Alibaba Group's Jack Ma. Photo: Reuters file picture

For investors, sleepless nights come with the territory. But 14,600 of them? That’s what those gorging on the 40-year tranche of Alibaba’s epic $7 billion bond sale Thursday may be courting.

It’s the largest-ever sale in Asia by a non-bank issuer and the longest fixed-maturity instrument by a mainland company. Those buying 40-year paper get a yield 1.58 percentage point over comparable government debt – not much, all things considered.

Chief among things to consider is the political risk hovering over Jack Ma’s e-commerce juggernaut.

However, it’s a no-brainer for many investors, betting on the company perhaps most on the front lines of China’s consumer boom.

Founder Ma calls Alibaba the “everything company,” and with good reason. He’s not just out to beat Amazon’s Jeff Bezos; Ma wants to create the biggest marketplace for goods, logistics, supply chains, finance, communications, travel, you name it.

Alibaba Group’s Jack Ma told Donald Trump he can create 1 million US jobs with plan to bring farmers, small businesses onto e-commerce platform. Photo: AFP

Ma’s Alipay service alone should have Chinese banks wondering if they’ll have customers in 10 years.

The problem is Beijing’s own ambitions to control the tech sector.

All Amazon, Apple and Microsoft need to worry about, for the most part, is business risk. Ma has an added a problem: his conglomerate thrives on monopolies across sectors that exist at the pleasure of Xi Jinping’s Communist Party, ones vulnerable to the whims of political priorities.

There are really two issues here. The first is how President Xi, for all his lip service about trusting market forces, is tightening the noose on successful conglomerates.

Along with scrutinising HNA Group’s overseas deals, Beijing is mulling taking equity stakes in tech stars from Tencent to Weibo to Alibaba platform Youku Tudou.

As Beijing grows fearful of losing control of globally acquisitive names Anbang Insurance, Dalian Wanda, Fosun and Zhejiang Luosen Neili, its hard not to wonder if China is having a Russian oligarch moment.

As Beijing grows fearful of losing control of globally acquisitive names Anbang Insurance, Dalian Wanda, Fosun and Zhejiang Luosen Neili, its hard not to wonder if China is having a Russian oligarch moment.

The second may be unique to Ma. His latitude to grow market share and sustain his New York-listed share price could rest more and more on walking the Beijing line.

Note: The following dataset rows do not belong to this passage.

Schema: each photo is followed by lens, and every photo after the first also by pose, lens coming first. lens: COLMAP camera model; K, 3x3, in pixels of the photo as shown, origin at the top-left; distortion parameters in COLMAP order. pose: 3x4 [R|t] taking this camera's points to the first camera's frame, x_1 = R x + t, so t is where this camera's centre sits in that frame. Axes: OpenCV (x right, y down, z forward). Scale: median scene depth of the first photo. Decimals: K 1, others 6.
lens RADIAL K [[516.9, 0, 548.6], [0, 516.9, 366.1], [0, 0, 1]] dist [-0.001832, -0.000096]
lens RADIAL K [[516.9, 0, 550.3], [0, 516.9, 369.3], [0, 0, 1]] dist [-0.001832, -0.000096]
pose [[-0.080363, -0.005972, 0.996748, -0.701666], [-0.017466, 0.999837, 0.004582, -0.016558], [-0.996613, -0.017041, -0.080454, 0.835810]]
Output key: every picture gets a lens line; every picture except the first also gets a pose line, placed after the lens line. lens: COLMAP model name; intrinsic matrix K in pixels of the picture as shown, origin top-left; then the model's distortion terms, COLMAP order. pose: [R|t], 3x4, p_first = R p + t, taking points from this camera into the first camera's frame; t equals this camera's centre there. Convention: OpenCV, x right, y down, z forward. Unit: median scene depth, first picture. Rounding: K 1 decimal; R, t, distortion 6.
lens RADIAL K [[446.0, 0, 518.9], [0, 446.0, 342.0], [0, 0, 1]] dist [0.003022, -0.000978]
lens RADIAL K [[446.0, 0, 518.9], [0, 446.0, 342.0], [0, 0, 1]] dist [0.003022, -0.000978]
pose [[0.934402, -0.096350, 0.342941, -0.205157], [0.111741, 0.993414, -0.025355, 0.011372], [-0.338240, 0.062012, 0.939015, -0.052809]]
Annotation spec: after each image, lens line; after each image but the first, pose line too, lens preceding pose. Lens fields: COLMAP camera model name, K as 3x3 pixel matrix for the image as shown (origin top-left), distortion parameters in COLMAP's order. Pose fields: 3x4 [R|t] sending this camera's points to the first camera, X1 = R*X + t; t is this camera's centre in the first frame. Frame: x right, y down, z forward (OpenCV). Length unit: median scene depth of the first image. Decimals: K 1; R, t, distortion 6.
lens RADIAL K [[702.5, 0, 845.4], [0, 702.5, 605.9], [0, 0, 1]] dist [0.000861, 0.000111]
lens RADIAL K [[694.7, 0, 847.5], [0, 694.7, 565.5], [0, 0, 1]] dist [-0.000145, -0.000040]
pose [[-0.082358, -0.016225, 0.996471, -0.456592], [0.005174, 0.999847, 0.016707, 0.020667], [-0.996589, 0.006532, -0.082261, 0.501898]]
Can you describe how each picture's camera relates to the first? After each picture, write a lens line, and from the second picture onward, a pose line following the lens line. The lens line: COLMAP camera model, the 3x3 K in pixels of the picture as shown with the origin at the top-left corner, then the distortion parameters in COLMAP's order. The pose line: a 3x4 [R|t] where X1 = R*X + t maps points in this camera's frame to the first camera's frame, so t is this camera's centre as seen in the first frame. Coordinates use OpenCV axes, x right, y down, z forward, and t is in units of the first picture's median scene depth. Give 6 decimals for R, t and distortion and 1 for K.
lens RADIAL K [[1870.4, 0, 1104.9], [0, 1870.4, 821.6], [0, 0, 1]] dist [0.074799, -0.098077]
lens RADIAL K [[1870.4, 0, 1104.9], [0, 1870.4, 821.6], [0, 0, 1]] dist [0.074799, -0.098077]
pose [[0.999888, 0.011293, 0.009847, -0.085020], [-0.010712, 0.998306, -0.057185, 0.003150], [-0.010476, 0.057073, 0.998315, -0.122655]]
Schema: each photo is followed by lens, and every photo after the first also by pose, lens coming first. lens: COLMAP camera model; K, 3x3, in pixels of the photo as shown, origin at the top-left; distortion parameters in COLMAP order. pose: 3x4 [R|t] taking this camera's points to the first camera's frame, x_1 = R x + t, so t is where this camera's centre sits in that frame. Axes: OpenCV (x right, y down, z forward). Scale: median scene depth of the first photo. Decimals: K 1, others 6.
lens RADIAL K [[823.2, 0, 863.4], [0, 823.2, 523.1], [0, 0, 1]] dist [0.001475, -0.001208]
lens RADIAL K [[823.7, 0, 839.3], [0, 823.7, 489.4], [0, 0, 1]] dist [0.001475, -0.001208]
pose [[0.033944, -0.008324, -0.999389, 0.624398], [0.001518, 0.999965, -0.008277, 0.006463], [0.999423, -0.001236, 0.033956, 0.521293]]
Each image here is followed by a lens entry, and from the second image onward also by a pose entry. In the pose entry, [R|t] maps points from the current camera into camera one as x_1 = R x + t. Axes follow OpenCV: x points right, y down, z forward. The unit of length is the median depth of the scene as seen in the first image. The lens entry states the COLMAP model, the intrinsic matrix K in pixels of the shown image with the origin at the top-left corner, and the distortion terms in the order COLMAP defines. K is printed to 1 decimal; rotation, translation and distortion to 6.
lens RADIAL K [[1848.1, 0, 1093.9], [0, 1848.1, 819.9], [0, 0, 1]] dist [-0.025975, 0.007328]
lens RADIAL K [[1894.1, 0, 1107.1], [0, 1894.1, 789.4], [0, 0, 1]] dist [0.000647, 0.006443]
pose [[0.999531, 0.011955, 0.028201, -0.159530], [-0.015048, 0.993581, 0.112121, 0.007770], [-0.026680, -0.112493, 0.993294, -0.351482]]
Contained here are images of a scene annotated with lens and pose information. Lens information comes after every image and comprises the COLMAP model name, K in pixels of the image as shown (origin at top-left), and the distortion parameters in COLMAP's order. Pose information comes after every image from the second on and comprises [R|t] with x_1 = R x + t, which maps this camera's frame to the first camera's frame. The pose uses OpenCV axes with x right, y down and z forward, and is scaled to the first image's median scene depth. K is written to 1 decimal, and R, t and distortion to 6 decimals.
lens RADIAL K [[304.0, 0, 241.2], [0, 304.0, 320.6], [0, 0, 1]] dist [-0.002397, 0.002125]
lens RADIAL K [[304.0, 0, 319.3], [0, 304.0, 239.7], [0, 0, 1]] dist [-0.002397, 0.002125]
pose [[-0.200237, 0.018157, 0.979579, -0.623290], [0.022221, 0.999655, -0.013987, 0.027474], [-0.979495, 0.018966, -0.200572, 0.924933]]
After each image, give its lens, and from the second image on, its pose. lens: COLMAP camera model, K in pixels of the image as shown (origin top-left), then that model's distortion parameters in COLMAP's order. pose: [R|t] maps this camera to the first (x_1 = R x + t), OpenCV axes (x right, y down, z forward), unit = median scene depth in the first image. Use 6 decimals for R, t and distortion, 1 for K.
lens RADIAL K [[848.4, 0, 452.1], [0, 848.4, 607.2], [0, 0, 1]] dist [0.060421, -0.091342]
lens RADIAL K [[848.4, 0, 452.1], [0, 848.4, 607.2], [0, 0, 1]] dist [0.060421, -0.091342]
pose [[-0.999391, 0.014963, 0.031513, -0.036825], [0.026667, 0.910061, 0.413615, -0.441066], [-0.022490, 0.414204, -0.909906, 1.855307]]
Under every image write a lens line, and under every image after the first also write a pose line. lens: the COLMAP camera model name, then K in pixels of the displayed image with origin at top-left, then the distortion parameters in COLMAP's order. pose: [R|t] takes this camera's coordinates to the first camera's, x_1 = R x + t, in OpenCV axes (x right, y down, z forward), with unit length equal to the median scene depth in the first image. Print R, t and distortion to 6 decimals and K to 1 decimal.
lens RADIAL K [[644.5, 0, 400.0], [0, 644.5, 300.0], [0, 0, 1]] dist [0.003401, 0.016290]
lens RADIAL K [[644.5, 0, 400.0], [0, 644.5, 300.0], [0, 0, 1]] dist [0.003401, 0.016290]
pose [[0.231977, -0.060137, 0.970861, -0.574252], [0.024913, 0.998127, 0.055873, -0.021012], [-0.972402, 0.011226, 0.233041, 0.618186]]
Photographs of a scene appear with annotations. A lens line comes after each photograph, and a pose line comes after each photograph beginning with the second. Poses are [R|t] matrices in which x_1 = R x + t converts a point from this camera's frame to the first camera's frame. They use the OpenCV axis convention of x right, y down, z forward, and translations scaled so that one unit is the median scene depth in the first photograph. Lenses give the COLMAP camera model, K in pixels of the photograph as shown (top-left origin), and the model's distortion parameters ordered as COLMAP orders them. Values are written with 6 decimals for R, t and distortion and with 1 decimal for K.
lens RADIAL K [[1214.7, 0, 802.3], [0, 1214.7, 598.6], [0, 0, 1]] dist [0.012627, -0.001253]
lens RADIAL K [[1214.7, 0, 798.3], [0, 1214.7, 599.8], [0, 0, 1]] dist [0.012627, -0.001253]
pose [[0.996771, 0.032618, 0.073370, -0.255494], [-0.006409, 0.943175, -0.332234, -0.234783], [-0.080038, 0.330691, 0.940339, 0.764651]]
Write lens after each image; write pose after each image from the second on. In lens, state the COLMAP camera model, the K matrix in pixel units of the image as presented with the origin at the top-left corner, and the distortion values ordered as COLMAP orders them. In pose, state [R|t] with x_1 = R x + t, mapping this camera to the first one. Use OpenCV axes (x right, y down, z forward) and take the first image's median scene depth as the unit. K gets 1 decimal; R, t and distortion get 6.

Sure, Ma, a key face of the “new China” gets somewhat of a pass as he rubs shoulders with world leaders and Silicon Valley’s best and brightest.

Ma is a cagy dealmaker and innovator, and if anyone can walk this tightrope, it may be the English teacher-turned-billionaire.

But it could all come crashing down if Ma strays too far from party priorities. Do investors really want to spend the next 40 years hoping for the best with just 158 basis points of reward?

How, for example, can Ma juggle Beijing’s demands for users’ purchasing trends, browsing histories, social-media activities and personal data with western investors clamoring for increased independence from Beijing?

In 2016, remember, China’s state-run media treated Alibaba to a bit of bad press. The stories on fake goods sold on Ma’s sites are a bit like Japanese media going after a Tokyo sushi restaurant for not cooking its fish.

Regulators also clamped down on Alibaba food-delivery arm, an episode that had pundits wondering of Beijing was reminding Ma who he really works for.

Last week, I spent a few days in Hangzhou, the eastern city in which Ma created Alibaba. And at the moment, it seems ridiculous to bet against China’s most globally-known magnate. Or a company that has a bold vision for where it wants to be five, 10, and 20 years from now.

But political risk runs both ways. Might Donald Trump’s “America First” ideology limit Ma’s expansion plans into the nation in which Alibaba is listed?

Then there’s the economy. Ma’s colossus is as big a leveraged bet on China beating the middle-income trap as any.

If China’s debt-fueled boom comes to a nasty end, or stimulus efforts fail to produce growth in the neighborhood of 6.5%, Alibaba’s stocks and bonds could be in for some wild days. Only 14,597 to go.